:: DATA SUPPLIED

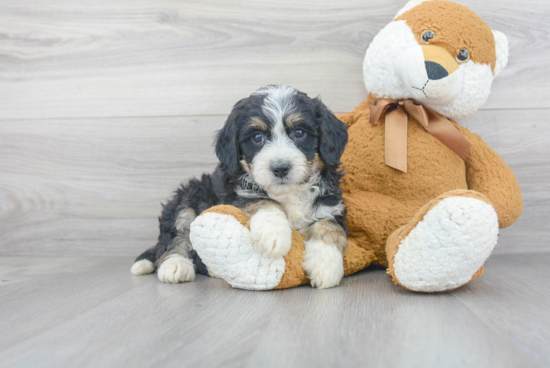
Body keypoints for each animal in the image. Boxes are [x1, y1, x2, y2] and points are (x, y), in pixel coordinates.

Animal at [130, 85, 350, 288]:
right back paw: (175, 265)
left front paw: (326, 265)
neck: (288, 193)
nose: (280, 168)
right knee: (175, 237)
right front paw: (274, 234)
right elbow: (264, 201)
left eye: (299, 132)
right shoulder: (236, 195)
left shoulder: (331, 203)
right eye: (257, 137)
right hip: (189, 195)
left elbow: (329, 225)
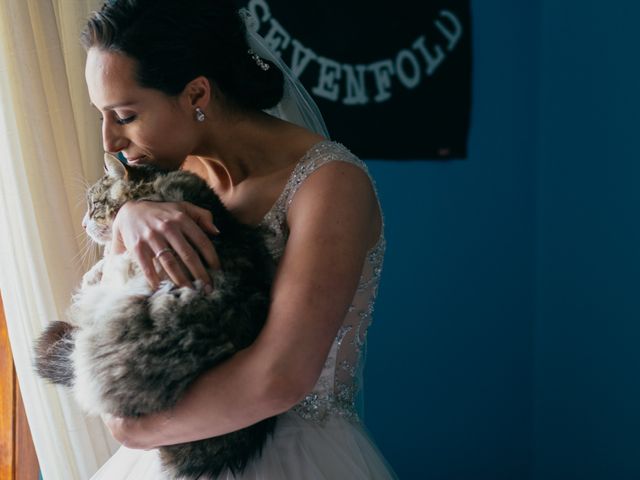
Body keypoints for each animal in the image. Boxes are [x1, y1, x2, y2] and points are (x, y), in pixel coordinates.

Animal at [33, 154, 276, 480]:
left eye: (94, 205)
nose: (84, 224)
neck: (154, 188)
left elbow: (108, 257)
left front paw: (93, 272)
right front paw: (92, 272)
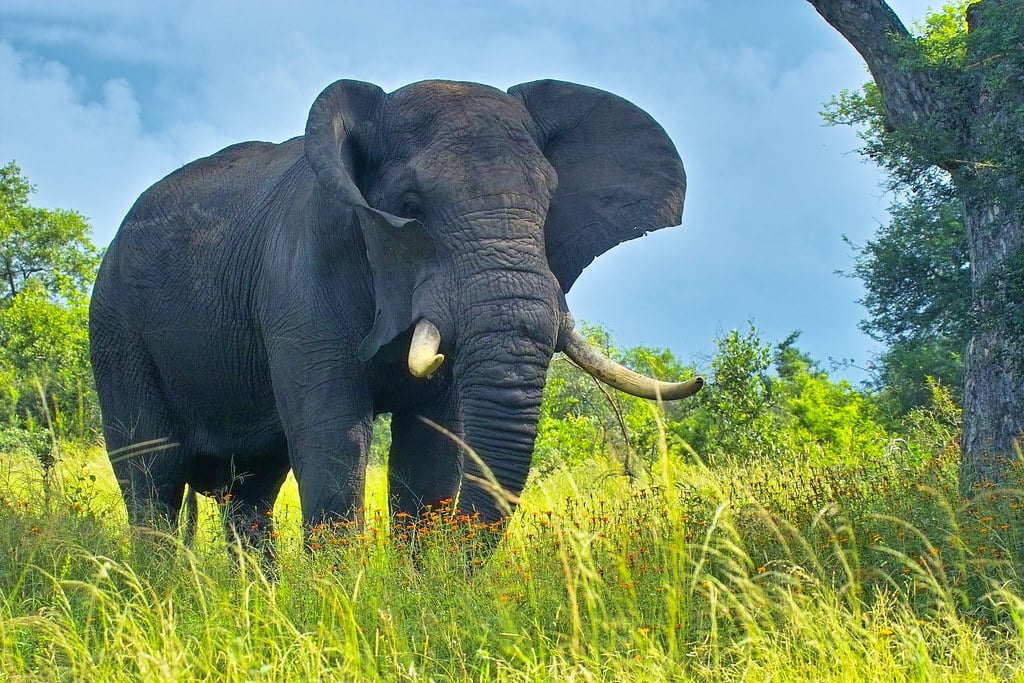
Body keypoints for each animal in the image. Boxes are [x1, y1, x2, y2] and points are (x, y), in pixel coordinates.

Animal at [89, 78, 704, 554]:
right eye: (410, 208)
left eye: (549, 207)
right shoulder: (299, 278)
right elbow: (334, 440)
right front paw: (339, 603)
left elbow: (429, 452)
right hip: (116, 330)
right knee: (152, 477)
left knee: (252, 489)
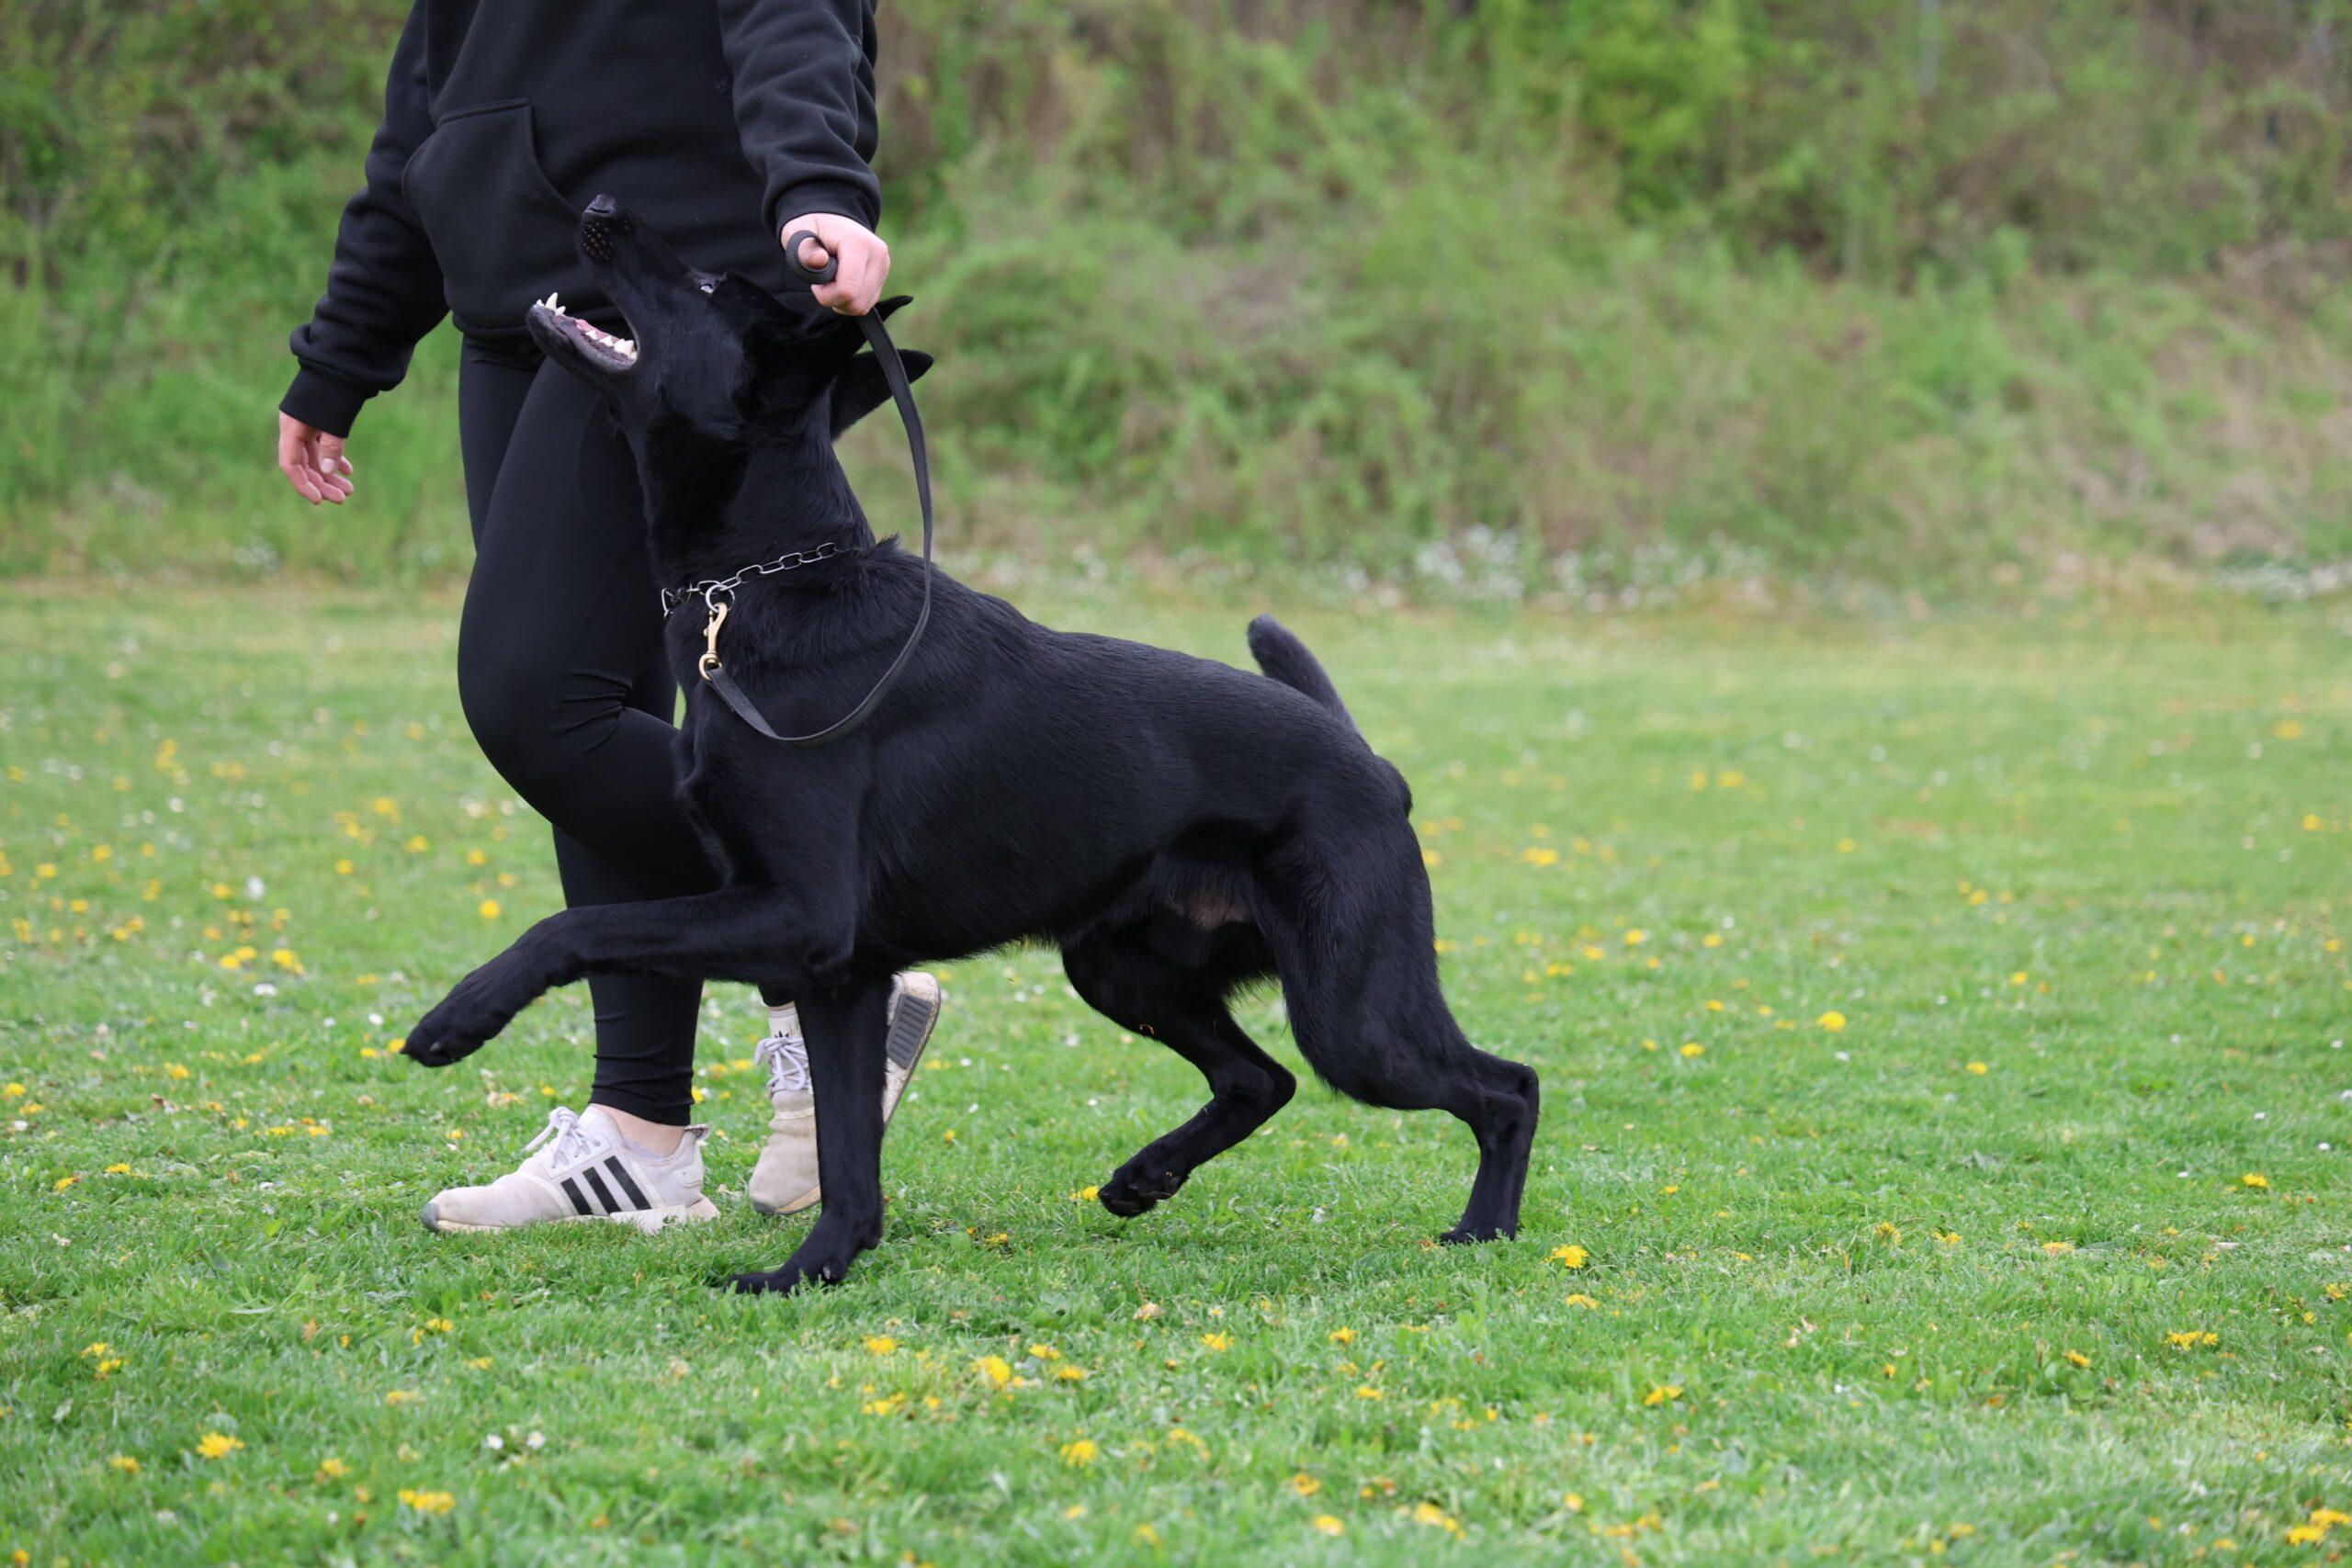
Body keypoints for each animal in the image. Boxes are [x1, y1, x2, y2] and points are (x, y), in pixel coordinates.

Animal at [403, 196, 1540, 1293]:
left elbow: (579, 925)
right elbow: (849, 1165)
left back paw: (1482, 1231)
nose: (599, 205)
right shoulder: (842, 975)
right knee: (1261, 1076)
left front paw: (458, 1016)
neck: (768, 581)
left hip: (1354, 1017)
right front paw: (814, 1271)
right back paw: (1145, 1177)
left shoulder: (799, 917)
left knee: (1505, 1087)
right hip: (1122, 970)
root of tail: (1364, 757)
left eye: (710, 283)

::::

-- PROBLEM TO SOLVE --
Excluding images, return all of the records above word for word.

-- RESULT OF THE TASK --
Body keypoints for each animal in the image. Boxes are [x1, y1, x2, y2] and points are (x, y), in pixel coordinates.

Animal at [130, 85, 350, 288]:
right back paw: (175, 265)
left front paw: (326, 265)
neck: (288, 193)
nose: (280, 168)
right knee: (175, 237)
right front paw: (274, 234)
right elbow: (264, 201)
left eye: (299, 132)
right shoulder: (236, 195)
left shoulder: (331, 203)
right eye: (257, 137)
right hip: (189, 195)
left elbow: (329, 225)
Body keypoints for each animal in the image. Boxes are [x1, y1, x2, y2] and points are (x, y), in pixel coordinates.

Animal at [33, 154, 276, 480]:
left eye: (94, 205)
nose: (84, 224)
neck: (154, 188)
left elbow: (108, 257)
left front paw: (93, 272)
right front paw: (92, 272)
Body keypoints for each animal in the image. Boxes are [x1, y1, x2, y2] and points are (x, y), in pixel coordinates.

Animal at [89, 78, 704, 554]:
right eye: (410, 208)
left eye: (549, 207)
right shoulder: (299, 278)
right elbow: (334, 440)
right front paw: (339, 603)
left elbow: (429, 452)
right hip: (116, 330)
right knee: (152, 477)
left knee: (252, 489)
Body keypoints for each animal in the image. Boxes are [x1, y1, x2, y2] and points are (x, y), in pixel coordinates.

Animal at [403, 196, 1540, 1293]:
left elbow: (579, 925)
right elbow: (849, 1165)
left back paw: (1482, 1231)
nose: (599, 205)
right shoulder: (842, 975)
right knee: (1261, 1076)
left front paw: (458, 1016)
neck: (768, 581)
left hip: (1354, 1017)
right front paw: (814, 1271)
right back paw: (1145, 1177)
left shoulder: (799, 917)
left knee: (1505, 1087)
right hip: (1122, 970)
root of tail: (1364, 757)
left eye: (710, 283)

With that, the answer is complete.